There are three simple ideas that will revolutionize financial information in the twenty-first century. All financial information is derived from the fundamental data that is recorded by double-entry bookkeepers and reported by accountants in various GAAP reports. By going to the original meaning of fundamental double-entry data, more financial information will be produced and financial resources can be more wisely allocated.

  1. Financial data has for over five-hundred years been stored in what is now called a data warehouse. The records of financial transactions in a traditional bookkeeping journal are fundamentally the same as a data warehouse, differing only because of the primitive forms of recording that existed before automation. We need to update the journal according to modern data warehouse techniques.
  2. Financial data is far more intuitive and easy to understand in its original intent and has become complicated and obscure because that original intent has been lost by modern accountants. The most significant cause of this obscurity is the so-called accounting equation, which was developed with a primitive numbering system, is mathematical nonsense, and serves to make the simple concepts of finance nearly incomprehensible.

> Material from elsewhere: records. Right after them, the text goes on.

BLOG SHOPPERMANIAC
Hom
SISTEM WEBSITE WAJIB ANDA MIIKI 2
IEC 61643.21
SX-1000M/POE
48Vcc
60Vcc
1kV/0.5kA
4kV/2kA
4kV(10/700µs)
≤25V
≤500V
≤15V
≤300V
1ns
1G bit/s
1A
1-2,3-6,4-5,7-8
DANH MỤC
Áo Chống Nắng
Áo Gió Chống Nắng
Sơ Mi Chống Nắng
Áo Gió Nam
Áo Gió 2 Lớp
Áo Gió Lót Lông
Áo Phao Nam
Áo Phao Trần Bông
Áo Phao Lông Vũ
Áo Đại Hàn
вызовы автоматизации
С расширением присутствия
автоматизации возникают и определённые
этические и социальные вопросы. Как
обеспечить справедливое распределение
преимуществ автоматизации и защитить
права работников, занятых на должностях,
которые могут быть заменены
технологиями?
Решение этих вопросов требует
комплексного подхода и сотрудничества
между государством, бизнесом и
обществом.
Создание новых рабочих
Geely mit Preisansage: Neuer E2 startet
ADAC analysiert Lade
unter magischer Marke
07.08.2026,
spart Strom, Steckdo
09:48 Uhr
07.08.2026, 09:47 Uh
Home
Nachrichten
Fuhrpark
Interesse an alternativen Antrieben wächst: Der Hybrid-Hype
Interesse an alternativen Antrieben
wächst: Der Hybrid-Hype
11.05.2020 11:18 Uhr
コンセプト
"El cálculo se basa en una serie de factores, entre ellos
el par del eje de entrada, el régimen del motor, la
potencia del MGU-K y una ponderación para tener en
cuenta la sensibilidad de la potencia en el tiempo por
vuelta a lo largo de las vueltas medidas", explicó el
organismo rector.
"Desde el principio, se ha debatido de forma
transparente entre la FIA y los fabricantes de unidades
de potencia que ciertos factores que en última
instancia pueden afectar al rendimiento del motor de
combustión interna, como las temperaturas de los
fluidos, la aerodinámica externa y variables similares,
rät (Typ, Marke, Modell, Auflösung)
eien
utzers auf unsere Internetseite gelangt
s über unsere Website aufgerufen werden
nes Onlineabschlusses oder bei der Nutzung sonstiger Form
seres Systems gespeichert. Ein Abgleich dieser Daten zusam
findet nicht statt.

  3. The primary thing that double-entry bookkeeping is doing is keeping track of the flow or movement of financial resources from one financial space to another. The GAAP reports report balances or changes in balances in those financial spaces rather than the flow. This is primarily due to the lack of automation during the development of traditional accounting. In the 1980’s, the financial world moved toward the tracking of flow with the addition of the Cash Flow Statement. This is an improvement in the right direction, but it is just a start to the real financial analysis that comes from studying the flow of all of the resources.

I have dealt with these ideas in my two books, Banking the Past and The Tao of Financial Information. Banking the Past addressed the first idea while The Tao of Financial Information addressed the last two. In following blog posts, I will summarize the powerful solutions offered in those two works. By returning to the foundation of financial information, we can profoundly increase the intelligence that we use in allocating our resources.